Triple-check your exam time. This is the most important one — it’s exactly where I got burned the first time. US time and Taiwan time are different — we’re taking an online exam, so there’s inherently a time difference; you and the proctor are likely in different countries and time zones. Convert the exam time to your local time and confirm it two or three times, so you don’t do what I did and simply no-show (miss the slot and it’s void).

Sit down at the computer a full hour early. That hour isn’t for idling — it’s to test the exam software, get all your computer equipment set up, and actually figure out how the software works. The first time you use it there will be friction; get familiar early so you’re not scrambling once it starts.

Thirty minutes before: enter the “check-in area.” The official rule is that you must enter the check-in area 30 minutes before. Entering it means the proctor will come to verify your documents, so have all documents ready in advance.

The online exam comes with an App. When you enter the check-in area, it gives you a link, and you use that link to take photos with your phone and upload:

  • One shot each of your desk from the front, back, left, and right, a photo of your own face, and a photo of your passport information.
  • Only after all of them are uploaded is your “data prep” complete; then you wait for the proctor to come verify your data 30 minutes before the exam.

Environment check (when the proctor verifies): take off your watch; the desk must have no phone or anything extra on it. They’ll ask you to stand up and turn a full circle so they can clearly see your hands, body, and desk for hidden items. (The proctor is often speaking English with an Indian accent and honestly it’s not easy to follow; if you can’t understand, just ask them to repeat a few times — they’ll oblige.)

During the exam: the two things most likely to get you disqualified.

  1. No one else in the room. The moment the system detects another image or sound, it first warns you by text message, and may even cut in with voice to speak to you; do it again, and it ends the exam outright. So pick a genuinely quiet room no one will walk into.
  2. No other automation popping up on your computer.

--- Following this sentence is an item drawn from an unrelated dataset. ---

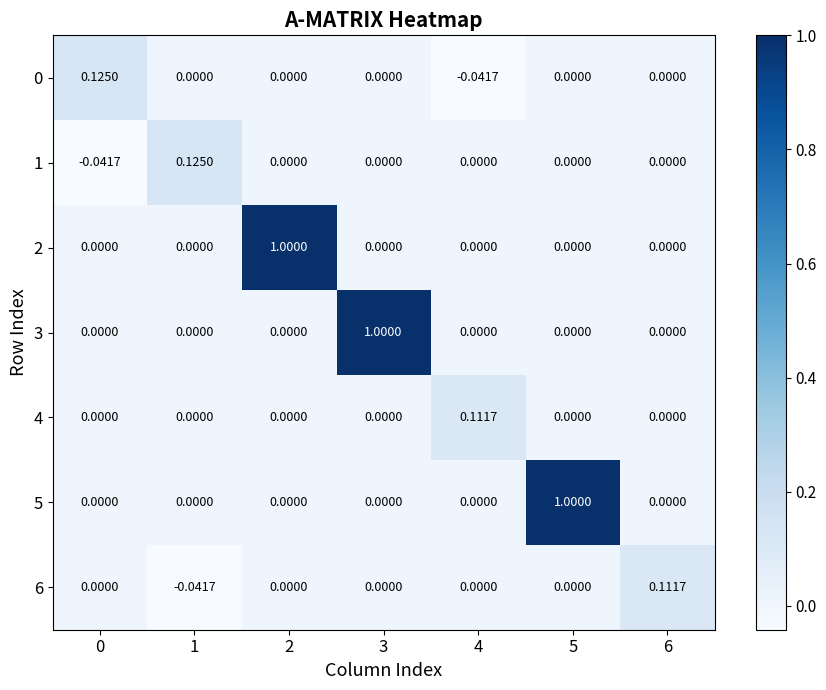

What is the total value across all series at 3?

1.0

Once it detects something (for example, your browser being opened), the exam software auto-closes and drops out, and you have to log in again — wasting precious exam time. Before the exam, turn off every program, scheduled task, and notification that can pop up on its own.

Time is actually plenty. The exam is 45 minutes, about 43 questions; as long as you’re answering rather than wrestling with your equipment, you have more than enough.

Closing

Part 1’s skeleton plus this post’s AI usage are really the same belief: the fastest way into a new but bounded field is to first separate “what I already understand” from “what’s merely a name to memorize,” then use AI as a tool to make reviewing the latter both fast and personal.

Xunzi said it over two thousand years ago: the noble person isn’t born more capable — they are simply good at making use of things. AI is the best “thing” of our era to make use of. You don’t need to be great at coding; you just need to clearly tell it, “I want something that quizzes me, grades me, logs my misses, and makes my tables.”

(If you haven’t read Part 1’s method skeleton, start there — this is its sequel.)